Was macht das Glück mit einem Menschen, der sich berufsmäßig mit diesem Hochgefühl beschäftigt? Jan Delhey lacht und denkt kurz nach: „In guten Momenten hilft es mir, stärker zu reflektieren, was ich gerade tue und dass mir Ärger jetzt gar nichts bringen würde. In vielen anderen Momenten macht es gar nichts mit mir.“ Zuvorderst sei es der Sport, der seine Glücksgefühle anrege. Im Sattel seines Fahrrades habe er in Magdeburg schon viele solcher Momente erlebt, meint der Wissenschaftler. Das grüne Magdeburg an dem blauen Band der Elbe macht also frohgelaunt? Der Glücksforscher nickt. Die Stadt mit ihrem Wohlfühlfaktor Natur sei durchaus ein positiver Bestandteil der objektiven Lebensbedingungen.
Ohne die politische Wende 1989 wäre das Leben von Jan Delhey gewiss anders verlaufen. Im Süden Deutschlands an der Grenze zur Schweiz ist er aufgewachsen. Die Grenzöffnung allerdings erlebte er hautnah in Bamberg. „Als die Trabis in die Stadt fuhren und bejubelt wurden, war das für uns Soziologiestudenten ein ganz besonderes Erlebnis“, erinnert er sich und meint: „Ob man Umbrüche in der Gesellschaft oder im eigenen Lebenslauf als Herausforderung oder als Bedrohung empfindet, hängt stark von der existenziellen Sicherheit ab. Und die war nach der Wiedervereinigung für viele im Osten mit dem Niedergang der Betriebe gefährdet.“
Und wann ist Jan Delhey ausgezogen, um das Glück zu suchen? „Ich kam eigentlich durch meinen Doktorvater Wolfgang Zapf auf dieses Thema. Er hatte die amerikanische Glücksforschung in den 1970er Jahren nach Deutschland geholt. Damals war das ,subjektive Wohlbefinden‘ noch ein völlig neuer Begriff“, erzählt Delhey und dass er dieses Forschungsgebiet bis heute interessant und spannend findet. Denn „glücklich sein“ zu wollen sei erst in der wohlhabenden Gesellschaft zum zentralen Lebensziel der Bevölkerung geworden.
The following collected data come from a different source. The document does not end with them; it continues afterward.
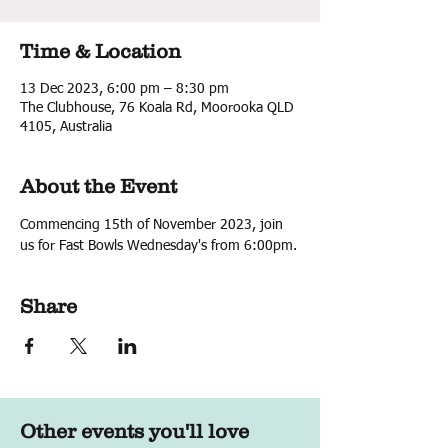
Time & Location
13 Dec 2023, 6:00 pm – 8:30 pm
The Clubhouse, 76 Koala Rd, Moorooka QLD
4105, Australia
About the Event
Commencing 15th of November 2023, join 
us for Fast Bowls Wednesday's from 6:00pm.
Share
Other events you'll love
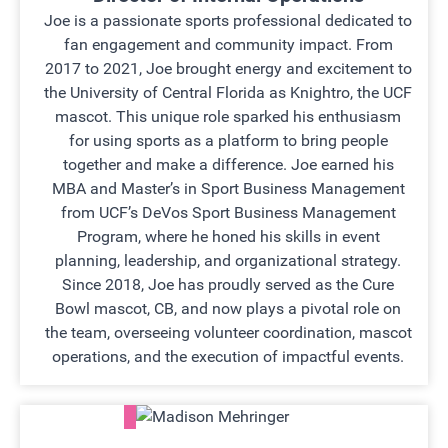
Joe is a passionate sports professional dedicated to
fan engagement and community impact. From
2017 to 2021, Joe brought energy and excitement to
the University of Central Florida as Knightro, the UCF
mascot. This unique role sparked his enthusiasm
for using sports as a platform to bring people
together and make a difference. Joe earned his
MBA and Master’s in Sport Business Management
from UCF’s DeVos Sport Business Management
Program, where he honed his skills in event
planning, leadership, and organizational strategy.
Since 2018, Joe has proudly served as the Cure
Bowl mascot, CB, and now plays a pivotal role on
the team, overseeing volunteer coordination, mascot
operations, and the execution of impactful events.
Der Wissenschaftler hat sogar eine Formel dafür entwickelt: HABEN+LIEBE+SEIN=GLÜCK. „Menschen sind dann glücklich, wenn sie ausreichend Geld zur Existenzsicherung haben, wenn sie gute soziale Kontakte zum Partner, zur Familie, zu Freunden pflegen und wenn sie einen Sinn in ihrem Leben sehen“, sagt er. Dieses Glücksrezept mit seinen Grundzutaten sei für Ost- und Westdeutschland gleichermaßen gültig gewesen. „Im Osten wurden die materiellen Lebensbedingungen etwas höher bewertet, weil das Ausgangsniveau niedriger lag als im Westen. Aber jeder konnte seine Glücksnische finden. Der persönliche Nahbereich war den meisten Menschen wichtiger als die Politik“, weiß Delhey. „Nach der Wende haben Gesundheit, Partnerschaft, Familie und der Job an Bedeutung für die Lebenszufriedenheit gewonnen. Je reicher die Gesellschaft, umso weniger wichtig sind die materiellen Dinge.“
Aus seinen internationalen Umfragen zur Lebenszufriedenheit hat der Soziologe als erster seines Fachgebiets nachgewiesen, dass den Menschen der gesellschaftliche Zusammenhalt enorm wichtig ist für ihr subjektives Wohlbefinden. Die große Frage sei es nun, wie man es schafft, den Zusammenhalt zu fördern, meint der Soziologe. Das interessiere mittlerweile sogar die Wirtschaftswissenschaftler.
Die Suche nach dem Glück bleibt also ein Dauerbrenner? „Ja sicher. Jeder will ein glückliches Leben führen. Damit wächst aber auch die Unsicherheit, wie man leben soll, denn die Lebensformen und -verläufe sind weniger verbindlich als früher, sagt Jan Delhey.
Fazit: Das Individuelle, das Unberechenbare bleibt wohl eine „Unbekannte“ in der Glücksformel.